Burnuna egzosun tanıdık kokusunun dolduğunu hatırlıyordu. İlk nefesinde zorlansa da yavaş yavaş ağır dumana alışmaya başlamıştı. Vücudu giderek uyuşuyor, gözleri asla uyanamayacağı bir uykuya doğru kapanıyordu. Uyumak gibi demişlerdi bu yönteme. Acısız, huzurlu...

Dinlediği son şarkı kulağında bangır bangır çalıyordu.

No one but me can save myself, but it's too late
Now I can't think, think why I should even try
Yesterday seems as though it never existed
Death greets me warm, now I will just say goodbye,
Goodbye


Sonra gözünü açtığında kendini bu uzun beyaz koridorda bulmuştu. Nasıl olduğunu bilmiyordu ama bir şekilde henüz ölmediğini hissediyordu. Bu işi bir an önce çözse iyi olacaktı. Ne kadar zor bir şeydi insanın bedeninden ayrılması böyle?

Pencerelerden sızan soğuk, beyaz ışık sade koridorun her bir köşesini aydınlatıyor beyaz mermer duvarları daha da soğuk gösteriyordu.

Havada tanıdık bir koku vardı. Dünya’dayken bildiği bir koku. Toz ve küf kokusu burnunu doldurdu. Burası aynı devlet dairelerinin eski koridorları gibi kokuyordu.

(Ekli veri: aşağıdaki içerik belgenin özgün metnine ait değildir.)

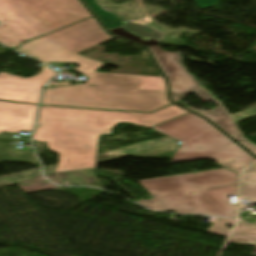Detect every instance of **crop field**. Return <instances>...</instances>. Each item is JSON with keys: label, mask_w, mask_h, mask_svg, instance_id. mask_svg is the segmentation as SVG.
<instances>
[{"label": "crop field", "mask_w": 256, "mask_h": 256, "mask_svg": "<svg viewBox=\"0 0 256 256\" xmlns=\"http://www.w3.org/2000/svg\"><path fill=\"white\" fill-rule=\"evenodd\" d=\"M109 38L92 17L18 48L43 63H76L75 71L89 77L84 84L45 88L42 104L142 112L171 104L167 91L139 89L142 76L94 72L104 63L77 54Z\"/></svg>", "instance_id": "8a807250"}, {"label": "crop field", "mask_w": 256, "mask_h": 256, "mask_svg": "<svg viewBox=\"0 0 256 256\" xmlns=\"http://www.w3.org/2000/svg\"><path fill=\"white\" fill-rule=\"evenodd\" d=\"M186 113L175 105L151 114L41 106L33 140L59 153L55 172L96 168L99 135L118 122L152 127Z\"/></svg>", "instance_id": "ac0d7876"}, {"label": "crop field", "mask_w": 256, "mask_h": 256, "mask_svg": "<svg viewBox=\"0 0 256 256\" xmlns=\"http://www.w3.org/2000/svg\"><path fill=\"white\" fill-rule=\"evenodd\" d=\"M139 182L153 198L138 203L150 210L235 217L204 190L237 184V174L227 169ZM190 192L195 194H187Z\"/></svg>", "instance_id": "34b2d1b8"}, {"label": "crop field", "mask_w": 256, "mask_h": 256, "mask_svg": "<svg viewBox=\"0 0 256 256\" xmlns=\"http://www.w3.org/2000/svg\"><path fill=\"white\" fill-rule=\"evenodd\" d=\"M88 17L78 0H0V42L15 48Z\"/></svg>", "instance_id": "412701ff"}, {"label": "crop field", "mask_w": 256, "mask_h": 256, "mask_svg": "<svg viewBox=\"0 0 256 256\" xmlns=\"http://www.w3.org/2000/svg\"><path fill=\"white\" fill-rule=\"evenodd\" d=\"M182 141L170 164L207 159L235 143L205 119L188 113L152 128Z\"/></svg>", "instance_id": "f4fd0767"}, {"label": "crop field", "mask_w": 256, "mask_h": 256, "mask_svg": "<svg viewBox=\"0 0 256 256\" xmlns=\"http://www.w3.org/2000/svg\"><path fill=\"white\" fill-rule=\"evenodd\" d=\"M155 60L168 78L173 101L176 102L187 93H196L200 98L216 102L204 88L182 66V57L179 52L170 53L161 50L158 46L148 47Z\"/></svg>", "instance_id": "dd49c442"}, {"label": "crop field", "mask_w": 256, "mask_h": 256, "mask_svg": "<svg viewBox=\"0 0 256 256\" xmlns=\"http://www.w3.org/2000/svg\"><path fill=\"white\" fill-rule=\"evenodd\" d=\"M57 75L47 67L39 75L30 78H21L0 73V99L38 104L41 87L50 78Z\"/></svg>", "instance_id": "e52e79f7"}, {"label": "crop field", "mask_w": 256, "mask_h": 256, "mask_svg": "<svg viewBox=\"0 0 256 256\" xmlns=\"http://www.w3.org/2000/svg\"><path fill=\"white\" fill-rule=\"evenodd\" d=\"M38 106L0 102V133L3 131L19 133L32 132Z\"/></svg>", "instance_id": "d8731c3e"}, {"label": "crop field", "mask_w": 256, "mask_h": 256, "mask_svg": "<svg viewBox=\"0 0 256 256\" xmlns=\"http://www.w3.org/2000/svg\"><path fill=\"white\" fill-rule=\"evenodd\" d=\"M210 159L237 173L248 164L256 160L243 149H241L236 143Z\"/></svg>", "instance_id": "5a996713"}, {"label": "crop field", "mask_w": 256, "mask_h": 256, "mask_svg": "<svg viewBox=\"0 0 256 256\" xmlns=\"http://www.w3.org/2000/svg\"><path fill=\"white\" fill-rule=\"evenodd\" d=\"M217 104L218 107L209 112L204 110H194L190 107L188 108L210 119L213 123H215L217 126H219L221 129H223L225 132H227L229 135H231L233 138H235L237 141H239L242 145H244L246 148H248L251 152H253L256 155V147L251 143L243 140L244 138L242 139L241 135L239 134L238 130L230 120L227 113L224 111V109L221 107L219 103Z\"/></svg>", "instance_id": "3316defc"}, {"label": "crop field", "mask_w": 256, "mask_h": 256, "mask_svg": "<svg viewBox=\"0 0 256 256\" xmlns=\"http://www.w3.org/2000/svg\"><path fill=\"white\" fill-rule=\"evenodd\" d=\"M83 1L98 16V18L102 21V23L105 25L107 30L120 27L127 23L119 15L113 12H108L96 0H83Z\"/></svg>", "instance_id": "28ad6ade"}, {"label": "crop field", "mask_w": 256, "mask_h": 256, "mask_svg": "<svg viewBox=\"0 0 256 256\" xmlns=\"http://www.w3.org/2000/svg\"><path fill=\"white\" fill-rule=\"evenodd\" d=\"M241 198L256 202V173L249 168L242 173Z\"/></svg>", "instance_id": "d1516ede"}, {"label": "crop field", "mask_w": 256, "mask_h": 256, "mask_svg": "<svg viewBox=\"0 0 256 256\" xmlns=\"http://www.w3.org/2000/svg\"><path fill=\"white\" fill-rule=\"evenodd\" d=\"M237 217V206L229 204V196L237 195V185L206 190Z\"/></svg>", "instance_id": "22f410ed"}, {"label": "crop field", "mask_w": 256, "mask_h": 256, "mask_svg": "<svg viewBox=\"0 0 256 256\" xmlns=\"http://www.w3.org/2000/svg\"><path fill=\"white\" fill-rule=\"evenodd\" d=\"M231 238L256 243V226L239 221Z\"/></svg>", "instance_id": "cbeb9de0"}, {"label": "crop field", "mask_w": 256, "mask_h": 256, "mask_svg": "<svg viewBox=\"0 0 256 256\" xmlns=\"http://www.w3.org/2000/svg\"><path fill=\"white\" fill-rule=\"evenodd\" d=\"M140 88L166 90V82L164 77L143 76Z\"/></svg>", "instance_id": "5142ce71"}, {"label": "crop field", "mask_w": 256, "mask_h": 256, "mask_svg": "<svg viewBox=\"0 0 256 256\" xmlns=\"http://www.w3.org/2000/svg\"><path fill=\"white\" fill-rule=\"evenodd\" d=\"M234 223H235L234 219L216 218L212 227L209 228L207 231L212 232V233H216V234H221V235L228 236L231 229L227 228L225 226L227 224H234Z\"/></svg>", "instance_id": "d9b57169"}, {"label": "crop field", "mask_w": 256, "mask_h": 256, "mask_svg": "<svg viewBox=\"0 0 256 256\" xmlns=\"http://www.w3.org/2000/svg\"><path fill=\"white\" fill-rule=\"evenodd\" d=\"M195 1L200 8H204L208 6H213L219 0H195Z\"/></svg>", "instance_id": "733c2abd"}, {"label": "crop field", "mask_w": 256, "mask_h": 256, "mask_svg": "<svg viewBox=\"0 0 256 256\" xmlns=\"http://www.w3.org/2000/svg\"><path fill=\"white\" fill-rule=\"evenodd\" d=\"M229 241H231V242H237V243H242V244H247V245H253V246H256V244H255V243L243 242V241L232 240V239H230Z\"/></svg>", "instance_id": "4a817a6b"}, {"label": "crop field", "mask_w": 256, "mask_h": 256, "mask_svg": "<svg viewBox=\"0 0 256 256\" xmlns=\"http://www.w3.org/2000/svg\"><path fill=\"white\" fill-rule=\"evenodd\" d=\"M250 168L256 172V165H254V166H252Z\"/></svg>", "instance_id": "bc2a9ffb"}, {"label": "crop field", "mask_w": 256, "mask_h": 256, "mask_svg": "<svg viewBox=\"0 0 256 256\" xmlns=\"http://www.w3.org/2000/svg\"><path fill=\"white\" fill-rule=\"evenodd\" d=\"M252 255H256V248L254 249Z\"/></svg>", "instance_id": "214f88e0"}, {"label": "crop field", "mask_w": 256, "mask_h": 256, "mask_svg": "<svg viewBox=\"0 0 256 256\" xmlns=\"http://www.w3.org/2000/svg\"><path fill=\"white\" fill-rule=\"evenodd\" d=\"M53 84H63V83H53Z\"/></svg>", "instance_id": "92a150f3"}]
</instances>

Karşısındaki dönemeçten sağa yöneldi. Koridor hiç değişmeden devam ediyordu. Duvarlarda ne bir tablo ne de bir yazı vardı. Bembeyaz mermer duvarları sıra sıra dizilmiş büyük ahşap pencerelerden başka hiçbir şey süslemiyordu.
İleriden insan sesleri geliyordu. Doğru yol üzerinde olmalıydı. Adımlarını hızlandırdı.

Koridor giderek genişleyip büyük bir salona açıldı. İçerisi ana baba günüydü. İnsanlar öbek öbek dizilmiş birbirleriyle sohbet ediyor, gülüşmeler ve kahkahalar havayı dolduruyordu. Her tarafa cömertce döşenmiş beyaz mermer, pencerelerden sızan soğuk ışıkla birlikte insanın gözlerini kamaştırıyordu. Salonda bekleşen insanların hepsi aynı renk giyinmişti. Beyaz renkli tek parça entariler göz kamaştırıcı manzaraya bakmayı daha da zorlaştırıyordu.

Önündeki ışıltıdan dolayı gözlerini kısıp salonu inceledi. Burası da tıpkı geçtiği koridorlar gibiydi. Soğuk ve süssüz. İki büyük ahşap kapıdan başka hiçbir şey yoktu. Koyu renkli ahşap kapılar salonun ışıltısıyla büyük bir tezat oluştururcasına karşılıklı iki duvarda yükseliyordu. İnsanlar kapılardan birinin önünde uzun bir kuyruk oluşturmuş içeri girmek için sabırsızca bekleşirken gülüşme ve kahkahalar birbirine karışıyordu.

Kalabalığın arasından kendine yol açarak kapılara doğru yöneldi. Tam o sırada bir el omzundan tutup onu durdurdu.
“ Lütfen sıranıza geçiniz. Biliyoruz Dünya’ya doğmak için sabırsızlanıyorsunuz ama rica ederim siz de herkes gibi sıranızı bekleyiniz. “
“ Ne...? “ diye şaşkınca kekeledi. Bembeyaz entariler içindeki kel adamın tatlı sesinden iki kelimeyi yakalamıştı. “ Dünya’ya doğmak mı? “

Adam şaşırmış gibi kaşlarını kaldırdı. “ Evet biz hepimiz bir beden sahibi olmak için bekliyoruz. Siz ne için gelmiştiniz? “
“ Ben ölmek istiyorum. “

Kel adamın gözleri fal taşı gibi açıldı. “ Ölmek mi? “ dedi şaşkınlıkla.
“ Evet intihar etmiştim. Ama henüz tam olarak ölmedim “ ellerine bakarak ekledi “ yani öyle olduğunu hissediyorum. Bu işi bitirmek için buraya geldim. “

Bir an tüm bu insanların ne kadar saf olduklarını geçirdi aklından. Hepsi kapının önünde dizilmiş doğmak için sıralarını bekliyordu. Dünya’da bunca merak ve isteği hak edecek ne vardı ki?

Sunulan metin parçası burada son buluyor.